Exercise -
From the line containing "right shoulder: (408, 205)" onward to the last line of the data below, copy each line exactly and add nothing.

Start of Data for this task

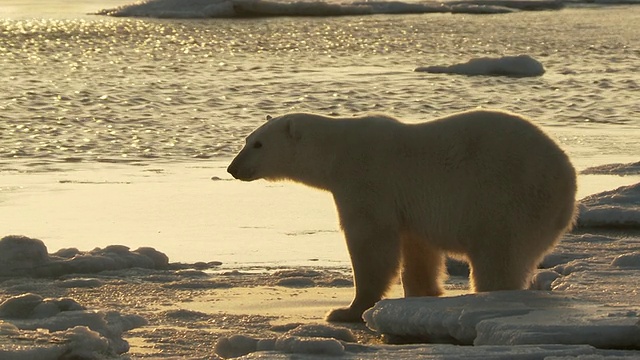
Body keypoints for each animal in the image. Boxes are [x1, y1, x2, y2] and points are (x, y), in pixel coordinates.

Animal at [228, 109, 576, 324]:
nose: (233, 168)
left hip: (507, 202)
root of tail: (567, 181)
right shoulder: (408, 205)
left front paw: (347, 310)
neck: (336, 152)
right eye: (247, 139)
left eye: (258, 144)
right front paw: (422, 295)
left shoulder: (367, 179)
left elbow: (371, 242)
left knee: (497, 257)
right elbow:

End of Data for this task

Expected answer -
right shoulder: (408, 205)
left front paw: (347, 310)
neck: (336, 152)
right eye: (247, 139)
left eye: (258, 144)
right front paw: (422, 295)
left shoulder: (367, 179)
left elbow: (371, 242)
left knee: (497, 257)
right elbow:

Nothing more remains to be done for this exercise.